City of Cambridge v. John C. Dow Co.

185 Mass. 448 | Mass. | 1904

Lathrop, J.

This is a bill in equity in which the plaintiff seeks to have the defendant restrained by injunction from carrying on the business of melting and rendering on certain land in Cambridge. The case comes before us on the bill and answer. From these it appears that when the bill was filed, the defendant was carrying on, and had carried on continuously since 1860, in Cambridge, without a license, the business of melting and rendering of grease and tallow, and making food for fowls from oyster and other sea shells; but that the defendant never killed horses, and never did any rendering of horses or other dead animals, and never had used or required in its business trucks or wagons for the removal of dead animals. There was a board of health in Cambridge.

The principal question is whether the court has original jurisdiction in the matter. The court undoubtedly has jurisdiction to restrain a nuisance, but there is nothing in this bill to show that the trade carried on by the defendant is a nuisance, or that the board of health, under the powers given it by law, has passed any general or special order applicable to the case, and the R. L. c. 75, § 141, do not apply. The court also has power, aside from its general jurisdiction, when such power is given it by statute.

# Dataset records
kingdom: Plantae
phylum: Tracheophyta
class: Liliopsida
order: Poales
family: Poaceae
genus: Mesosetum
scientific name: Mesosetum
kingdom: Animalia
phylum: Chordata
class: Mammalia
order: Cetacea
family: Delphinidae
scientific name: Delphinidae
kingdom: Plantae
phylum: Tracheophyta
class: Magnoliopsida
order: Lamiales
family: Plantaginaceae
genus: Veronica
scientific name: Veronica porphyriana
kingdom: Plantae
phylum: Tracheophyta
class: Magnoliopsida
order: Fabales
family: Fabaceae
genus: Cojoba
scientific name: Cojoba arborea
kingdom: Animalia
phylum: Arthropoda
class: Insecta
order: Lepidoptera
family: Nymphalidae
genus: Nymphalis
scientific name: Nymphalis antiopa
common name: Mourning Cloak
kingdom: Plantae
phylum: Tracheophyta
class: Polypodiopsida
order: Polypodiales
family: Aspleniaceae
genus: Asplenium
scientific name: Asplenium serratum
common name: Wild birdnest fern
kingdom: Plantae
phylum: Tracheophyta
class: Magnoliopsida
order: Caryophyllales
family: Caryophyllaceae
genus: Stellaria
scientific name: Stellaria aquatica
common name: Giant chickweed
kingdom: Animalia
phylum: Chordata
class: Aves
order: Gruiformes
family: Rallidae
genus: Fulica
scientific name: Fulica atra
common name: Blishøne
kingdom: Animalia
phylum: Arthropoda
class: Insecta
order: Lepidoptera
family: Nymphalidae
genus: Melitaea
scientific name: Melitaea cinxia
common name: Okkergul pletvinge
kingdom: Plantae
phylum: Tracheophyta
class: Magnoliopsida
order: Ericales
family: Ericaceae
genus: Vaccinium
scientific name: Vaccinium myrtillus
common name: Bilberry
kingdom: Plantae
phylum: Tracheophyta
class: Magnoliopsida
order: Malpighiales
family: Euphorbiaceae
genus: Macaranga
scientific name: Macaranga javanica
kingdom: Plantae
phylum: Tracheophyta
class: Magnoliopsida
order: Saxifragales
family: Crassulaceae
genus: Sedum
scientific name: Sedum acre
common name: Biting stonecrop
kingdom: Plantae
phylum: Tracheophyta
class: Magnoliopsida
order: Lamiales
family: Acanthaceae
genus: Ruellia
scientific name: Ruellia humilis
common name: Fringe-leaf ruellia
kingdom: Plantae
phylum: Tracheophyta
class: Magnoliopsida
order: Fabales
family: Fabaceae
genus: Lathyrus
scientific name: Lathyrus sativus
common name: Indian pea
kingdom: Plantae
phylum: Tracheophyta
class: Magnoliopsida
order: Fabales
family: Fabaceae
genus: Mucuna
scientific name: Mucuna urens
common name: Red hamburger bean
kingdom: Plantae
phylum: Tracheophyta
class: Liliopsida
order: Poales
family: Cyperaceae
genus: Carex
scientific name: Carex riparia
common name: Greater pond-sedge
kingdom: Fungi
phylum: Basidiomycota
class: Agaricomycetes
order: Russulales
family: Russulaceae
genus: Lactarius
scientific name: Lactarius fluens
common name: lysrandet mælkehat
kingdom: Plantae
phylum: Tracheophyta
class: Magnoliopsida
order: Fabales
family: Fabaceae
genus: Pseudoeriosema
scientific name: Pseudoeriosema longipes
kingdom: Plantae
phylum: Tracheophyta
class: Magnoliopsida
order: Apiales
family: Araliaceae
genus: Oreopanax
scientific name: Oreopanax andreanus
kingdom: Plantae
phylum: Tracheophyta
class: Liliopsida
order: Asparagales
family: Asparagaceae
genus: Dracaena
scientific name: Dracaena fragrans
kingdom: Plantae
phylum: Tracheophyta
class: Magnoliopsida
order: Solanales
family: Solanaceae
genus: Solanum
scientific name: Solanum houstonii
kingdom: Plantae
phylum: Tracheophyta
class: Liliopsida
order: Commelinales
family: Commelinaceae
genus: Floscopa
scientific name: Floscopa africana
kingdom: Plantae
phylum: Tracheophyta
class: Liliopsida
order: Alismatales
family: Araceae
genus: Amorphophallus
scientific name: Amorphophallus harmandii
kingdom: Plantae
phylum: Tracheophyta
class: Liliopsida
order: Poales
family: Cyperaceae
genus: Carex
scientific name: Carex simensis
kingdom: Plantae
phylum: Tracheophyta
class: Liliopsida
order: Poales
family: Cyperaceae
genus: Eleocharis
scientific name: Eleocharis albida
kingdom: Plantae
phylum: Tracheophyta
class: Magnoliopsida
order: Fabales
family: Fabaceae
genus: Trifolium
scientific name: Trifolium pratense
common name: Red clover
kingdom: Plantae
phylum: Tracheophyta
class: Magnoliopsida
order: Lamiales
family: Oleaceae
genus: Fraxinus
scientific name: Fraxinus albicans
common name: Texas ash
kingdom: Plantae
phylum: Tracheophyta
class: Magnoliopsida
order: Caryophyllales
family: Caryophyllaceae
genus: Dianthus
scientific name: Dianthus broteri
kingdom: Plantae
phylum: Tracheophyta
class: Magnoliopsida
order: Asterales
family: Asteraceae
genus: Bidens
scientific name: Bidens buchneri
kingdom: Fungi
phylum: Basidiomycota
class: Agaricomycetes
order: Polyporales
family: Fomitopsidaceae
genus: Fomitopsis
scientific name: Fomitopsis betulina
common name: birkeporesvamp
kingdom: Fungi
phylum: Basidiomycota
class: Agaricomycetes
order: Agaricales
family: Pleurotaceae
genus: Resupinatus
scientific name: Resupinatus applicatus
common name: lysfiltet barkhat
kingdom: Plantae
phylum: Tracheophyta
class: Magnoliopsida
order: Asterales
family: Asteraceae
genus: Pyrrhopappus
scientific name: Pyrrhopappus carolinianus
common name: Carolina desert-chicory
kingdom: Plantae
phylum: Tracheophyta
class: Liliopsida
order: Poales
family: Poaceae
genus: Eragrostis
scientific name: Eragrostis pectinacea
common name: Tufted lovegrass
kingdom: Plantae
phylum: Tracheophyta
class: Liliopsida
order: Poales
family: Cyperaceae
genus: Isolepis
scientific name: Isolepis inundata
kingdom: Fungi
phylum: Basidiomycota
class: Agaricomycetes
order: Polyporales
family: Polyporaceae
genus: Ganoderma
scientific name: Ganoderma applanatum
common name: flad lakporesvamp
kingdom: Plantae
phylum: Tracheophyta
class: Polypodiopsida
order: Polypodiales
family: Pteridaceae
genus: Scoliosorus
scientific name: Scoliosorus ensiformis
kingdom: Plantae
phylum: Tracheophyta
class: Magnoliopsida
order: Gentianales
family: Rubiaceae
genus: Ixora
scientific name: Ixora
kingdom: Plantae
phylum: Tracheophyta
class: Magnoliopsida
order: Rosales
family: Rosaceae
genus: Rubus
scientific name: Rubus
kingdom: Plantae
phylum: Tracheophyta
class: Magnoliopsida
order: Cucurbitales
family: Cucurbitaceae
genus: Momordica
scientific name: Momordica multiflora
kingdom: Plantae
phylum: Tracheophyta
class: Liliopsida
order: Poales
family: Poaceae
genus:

# What this exercise asks
1. According to the Cambridge court opinion, since what year had the defendant continuously carried on its business in Cambridge?
2. Write the next portion of the Cambridge court opinion, picking up after its final sentence.

# Answers to the problems
1. Since 1860.

2.
The plaintiff refers in its brief to the R. L. c. 75, §§ 78, 110, but these sections confer jurisdiction upon the Superior Court, and have no reference to this court. Nor is there anything in the R. L. c. 159, §§ 1, 2, which affects this case. Section 1 of this chapter gives to both courts “ original and concurrent jurisdiction in equity of all cases and matters of equity which are cognizable under the general principles of equity jurisprudence.” Section 2 gives to the Supreme Judicial Court “ original and exclusive jurisdiction in equity of all cases and matters of equity which are cognizable under the provisions of any statute and are not within the jurisdiction conferred by the provisions of the preceding section, unless a different provision is made; and the *450Superior Court shall have like original and exclusive, or like original and concurrent, jurisdiction only if the statute so provides.”

The case presented by the bill might come within the R. L. c. 75, § 108, and the jurisdiction would be in the Superior Court, under § 110, but for the provision in § 108, that “ the provisions of this section shall not apply to any building or premises which were occupied or used for said trades or occupations ” on May 8,1871.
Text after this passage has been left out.